Data for the task:
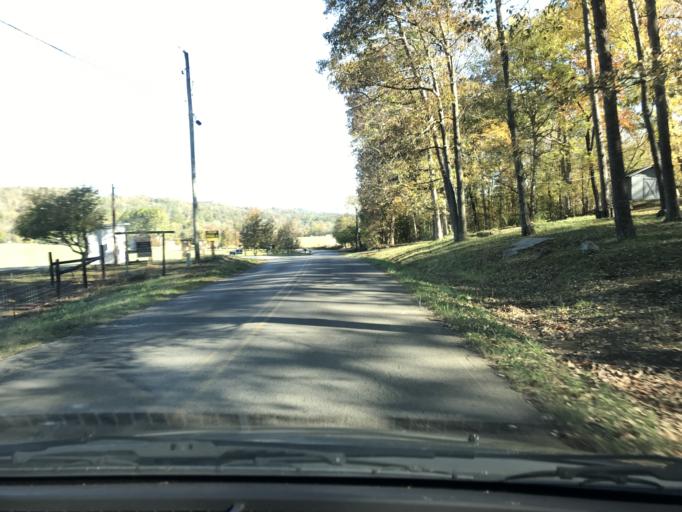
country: US
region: Georgia
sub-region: Dade County
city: Trenton
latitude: 34.8917
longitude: -85.4682
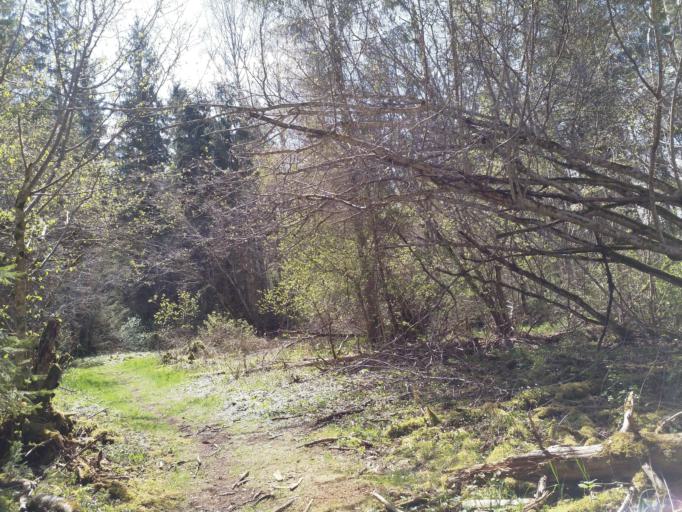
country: LV
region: Kandava
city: Kandava
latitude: 57.0219
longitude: 22.7774
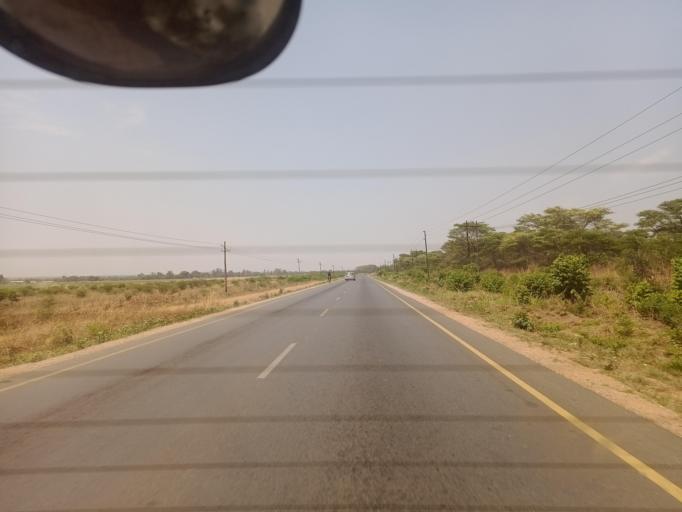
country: ZM
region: Lusaka
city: Lusaka
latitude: -15.2687
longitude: 28.4165
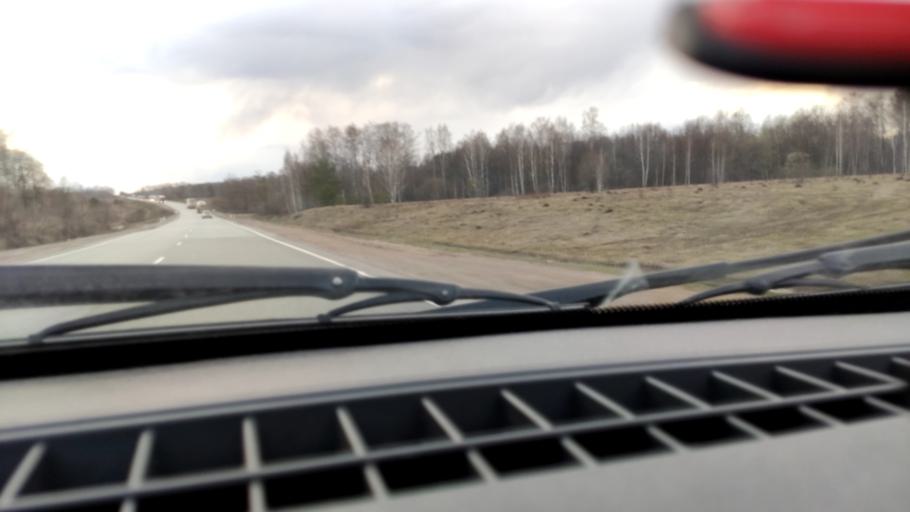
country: RU
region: Bashkortostan
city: Kudeyevskiy
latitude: 54.8165
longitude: 56.7082
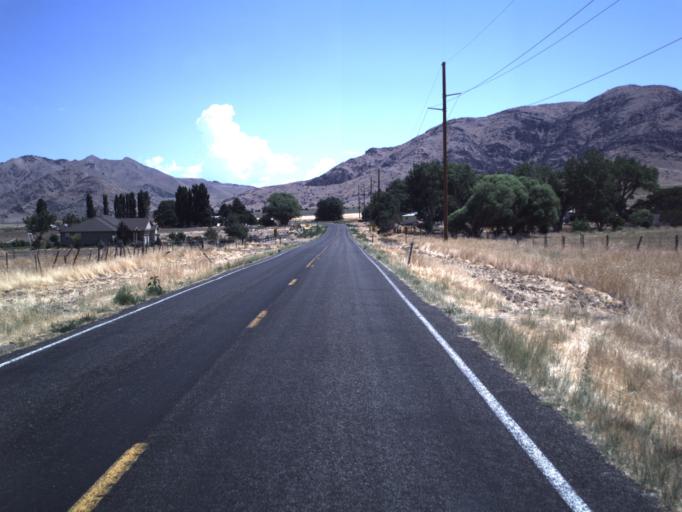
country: US
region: Utah
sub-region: Millard County
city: Delta
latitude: 39.4692
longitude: -112.2738
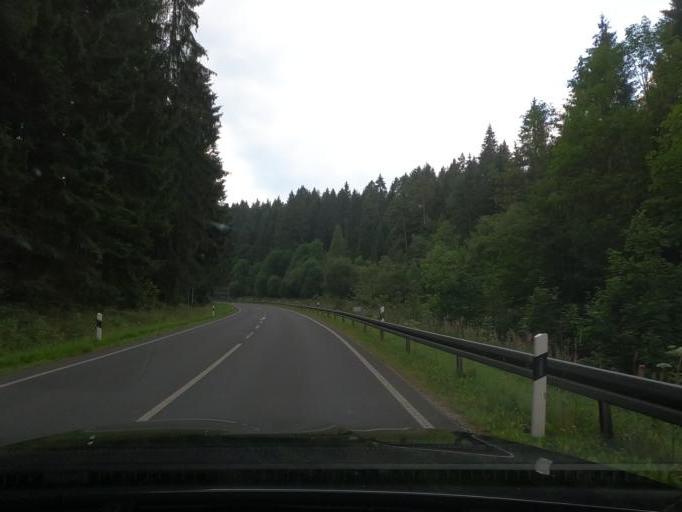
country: DE
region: Lower Saxony
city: Wildemann
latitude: 51.8116
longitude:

Required task:
Can you put the material above into a Markdown table with the columns n and Line, one row per line, skipping blank lines and leaving the pictures out?

Exercise answer:
| n | Line |
|---|---|
| 1 | country: US |
| 2 | region: Georgia |
| 3 | sub-region: Dade County |
| 4 | city: Trenton |
| 5 | latitude: 34.8917 |
| 6 | longitude: -85.4682 |
| 7 | country: LV |
| 8 | region: Kandava |
| 9 | city: Kandava |
| 10 | latitude: 57.0219 |
| 11 | longitude: 22.7774 |
| 12 | country: ZM |
| 13 | region: Lusaka |
| 14 | city: Lusaka |
| 15 | latitude: -15.2687 |
| 16 | longitude: 28.4165 |
| 17 | country: RU |
| 18 | region: Bashkortostan |
| 19 | city: Kudeyevskiy |
| 20 | latitude: 54.8165 |
| 21 | longitude: 56.7082 |
| 22 | country: US |
| 23 | region: Utah |
| 24 | sub-region: Millard County |
| 25 | city: Delta |
| 26 | latitude: 39.4692 |
| 27 | longitude: -112.2738 |
| 28 | country: DE |
| 29 | region: Lower Saxony |
| 30 | city: Wildemann |
| 31 | latitude: 51.8116 |
| 32 | longitude: |